Никто так и не понял, откуда он взялся. Может, из канцелярии, куда пришёл рапорт старшего лейтенанта медицинской службы Прошиной с просьбой её уволить по состоянию здоровья, назначив медкомиссию. Может, из кабинета начальства, где не до конца прикрыли дверь. А может, его принёс кто-то, вернувший из тыла. Так или иначе, новость скоро облетела всех и передавалась от одного человека к другому: военврач Екатерина Прошина, которую экстренно отправили в Москву из-за проблем с сердцем, назад не вернётся. Никогда.
И это было ещё не всё. Потом, будто раскаты следующего за молнией грома, поползли подробности. Шёпотом, с оглядкой. Что ещё до той самой московской операции у неё случился выкидыш. Катерина потеряла ребёнка, отцом которого должен был стать не кто иной, как ВРИО начальника госпиталя, заведующий хирургическим отделением майор Дмитрий Соболев. С кем Прошину, как все знали, связывали несколько месяцев гражданского брака. Те самые отношения, на которые смотрели с тихой завистью и умилением: красивая, строгая доктор и талантливый, несгибаемый хирург. Казалось, они вдвоём могут выдержать любое давление этого ада, создать свой неуязвимый мирок среди крови и боли. И вдруг – такое.
Слух подтверждался косвенно, но неумолимо. Соболев, всегда сдержанный и собранный до железной стойкости, – запил.
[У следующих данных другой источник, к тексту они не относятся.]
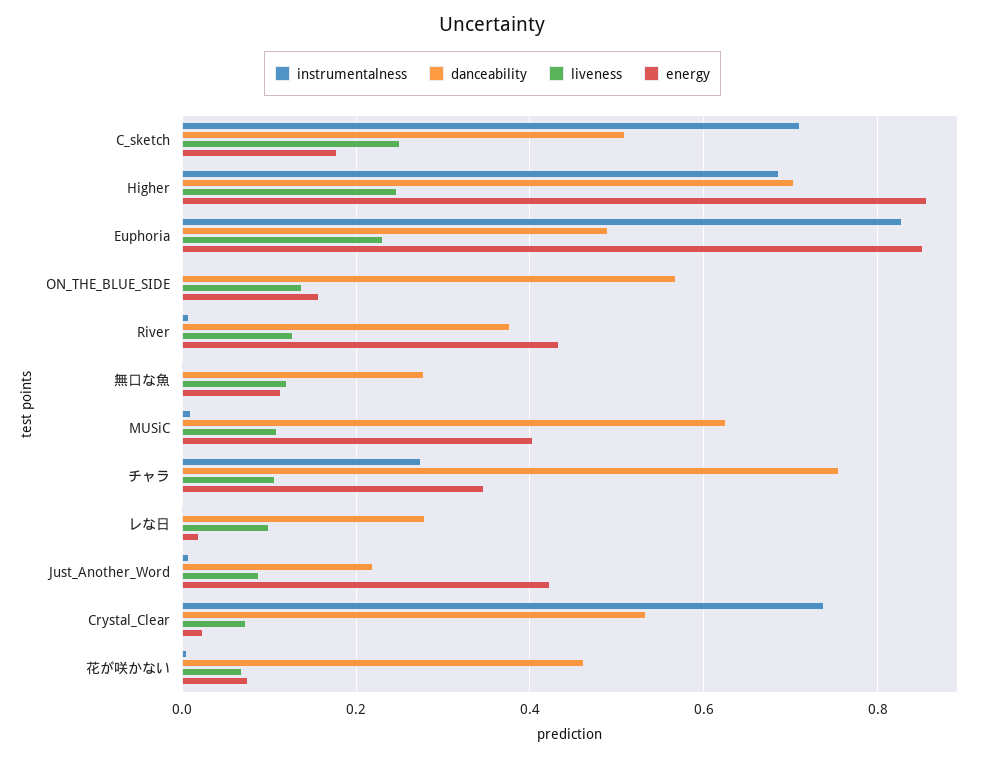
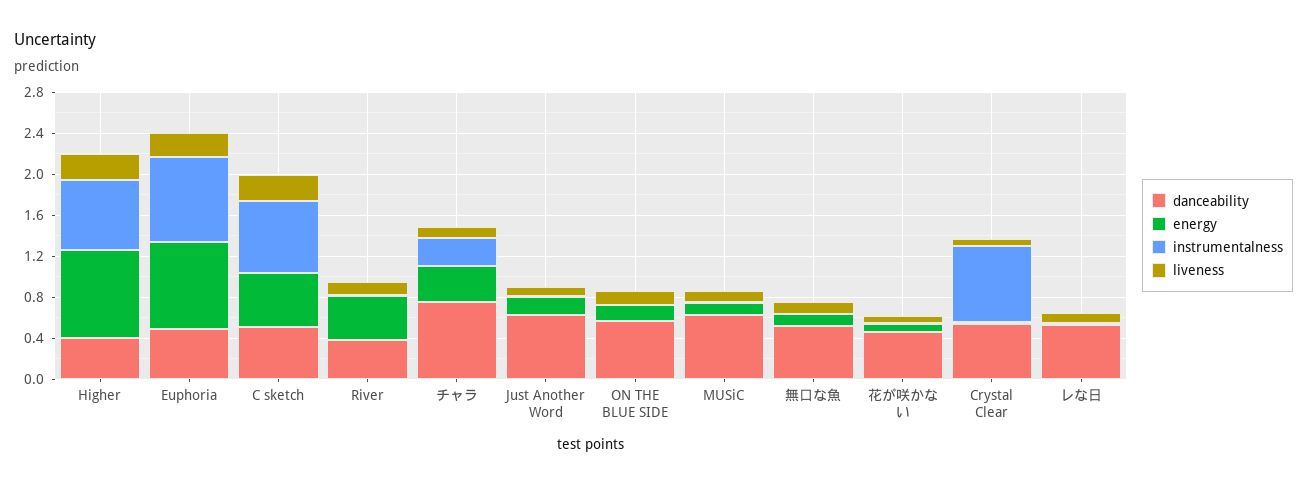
  {
    "instrumentalness": {
      "C_sketch": 0.72,
      "Higher": 0.68,
      "Euphoria": 0.82,
      "ON_THE_BLUE_SIDE": 0,
      "River": 0,
      "無口な魚": 0,
      "MUSiC": 0.02,
      "チャラ": 0.28,
      "レな日": 0,
      "Just_Another_Word": 0,
      "Crystal_Clear": 0.74,
      "花が咲かない": 0
    },
    "danceability": {
      "C_sketch": 0.5,
-     "Higher": 0.7,
+     "Higher": 0.4,
      "Euphoria": 0.5,
      "ON_THE_BLUE_SIDE": 0.56,
      "River": 0.38,
-     "無口な魚": 0.28,
+     "無口な魚": 0.5,
      "MUSiC": 0.62,
      "チャラ": 0.76,
-     "レな日": 0.28,
+     "レな日": 0.5,
-     "Just_Another_Word": 0.22,
+     "Just_Another_Word": 0.6,
      "Crystal_Clear": 0.54,
      "花が咲かない": 0.46
    },
    "liveness": {
      "C_sketch": 0.26,
      "Higher": 0.24,
      "Euphoria": 0.24,
      "ON_THE_BLUE_SIDE": 0.14,
      "River": 0.12,
      "無口な魚": 0.12,
      "MUSiC": 0.1,
      "チャラ": 0.1,
      "レな日": 0.1,
      "Just_Another_Word": 0.08,
      "Crystal_Clear": 0.08,
      "花が咲かない": 0.06
    },
    "energy": {
-     "C_sketch": 0.18,
+     "C_sketch": 0.5,
      "Higher": 0.86,
      "Euphoria": 0.86,
      "ON_THE_BLUE_SIDE": 0.16,
      "River": 0.44,
      "無口な魚": 0.12,
-     "MUSiC": 0.4,
+     "MUSiC": 0.1,
      "チャラ": 0.34,
      "レな日": 0.02,
-     "Just_Another_Word": 0.42,
+     "Just_Another_Word": 0.2,
      "Crystal_Clear": 0.02,
      "花が咲かない": 0.08
    }
  }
Не просто «принял для разрядки», а ушёл на сутки в запойную чёрную дыру, из которой его едва вытащили лучший друг, хирург Денис Жигунов, и медсестра Зиночка – нашли в комнате среди пустых бутылок с пустым взглядом. Его «откачали» в прямом и переносном смысле – заставили жить дальше, когда он, казалось, уже не хотел.
Узнала об этой истории и медсестра Валя Парфёнова, проходившая в госпитале курс психологической реабилитации после своего ранения и гибели бойцов её бригады. Услышала – и замерла. Не от праздного любопытства. В этой сплетне ей почудилось что-то до боли знакомое – отзвук собственных потерь, безмолвного горя, которое носят в себе, боясь расплескать. И в её душе, только-только начинавшей затягиваться сухой корочкой, созрело твёрдое, почти иррациональное решение: надо найти Катерину. Необходимо поехать в её родной город, в Астрахань, и поговорить по душам.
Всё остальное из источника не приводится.